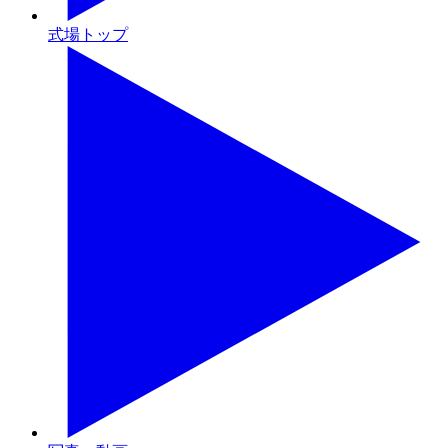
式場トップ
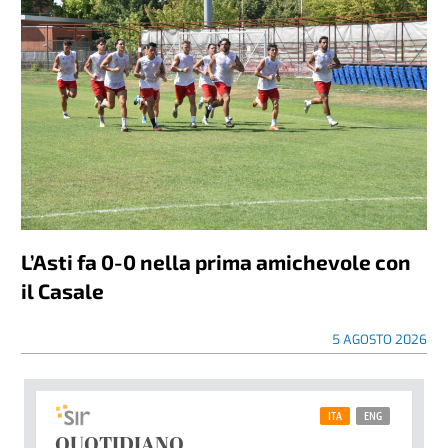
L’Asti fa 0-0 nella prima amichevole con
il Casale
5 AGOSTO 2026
#####
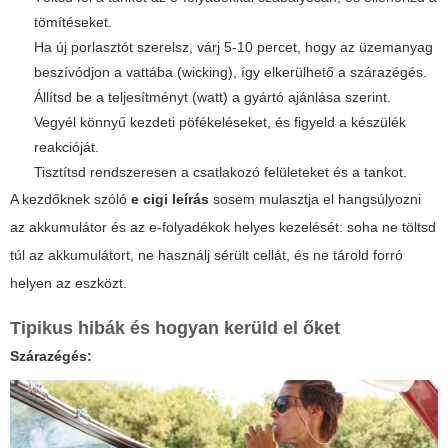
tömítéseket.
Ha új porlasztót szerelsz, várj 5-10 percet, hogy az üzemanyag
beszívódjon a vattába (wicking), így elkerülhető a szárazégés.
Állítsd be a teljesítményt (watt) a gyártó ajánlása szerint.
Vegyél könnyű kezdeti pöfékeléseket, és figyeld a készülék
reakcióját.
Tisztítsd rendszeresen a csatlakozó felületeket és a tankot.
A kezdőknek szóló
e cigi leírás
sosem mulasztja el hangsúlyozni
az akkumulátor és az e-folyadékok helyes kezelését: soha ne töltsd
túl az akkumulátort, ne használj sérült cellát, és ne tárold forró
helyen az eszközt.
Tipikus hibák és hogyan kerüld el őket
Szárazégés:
#####
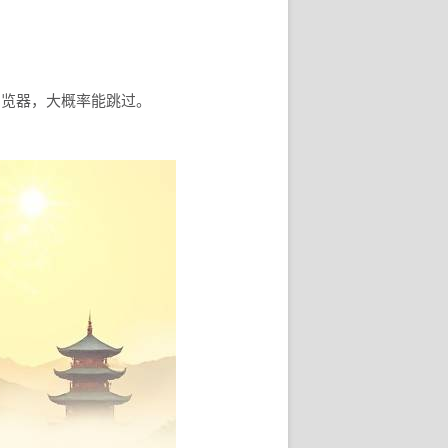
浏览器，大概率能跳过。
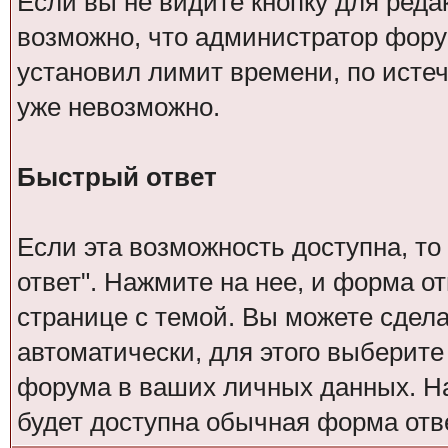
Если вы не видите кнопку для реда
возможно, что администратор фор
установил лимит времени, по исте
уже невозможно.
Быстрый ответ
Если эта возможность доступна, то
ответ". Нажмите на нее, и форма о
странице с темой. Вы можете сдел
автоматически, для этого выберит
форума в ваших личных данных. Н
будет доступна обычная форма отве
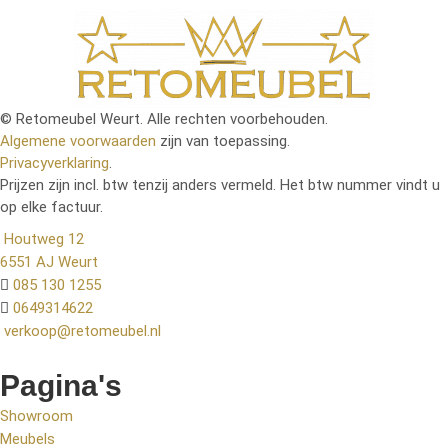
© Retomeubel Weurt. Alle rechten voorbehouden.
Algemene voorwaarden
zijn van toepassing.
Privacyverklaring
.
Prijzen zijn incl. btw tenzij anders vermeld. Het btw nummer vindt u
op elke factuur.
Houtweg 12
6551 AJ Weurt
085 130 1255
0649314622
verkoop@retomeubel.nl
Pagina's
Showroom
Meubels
#####
**What to work on:** Extract every line containing the string "Weurt" from the data above.

**Exercise result:**
© Retomeubel Weurt. Alle rechten voorbehouden.
6551 AJ Weurt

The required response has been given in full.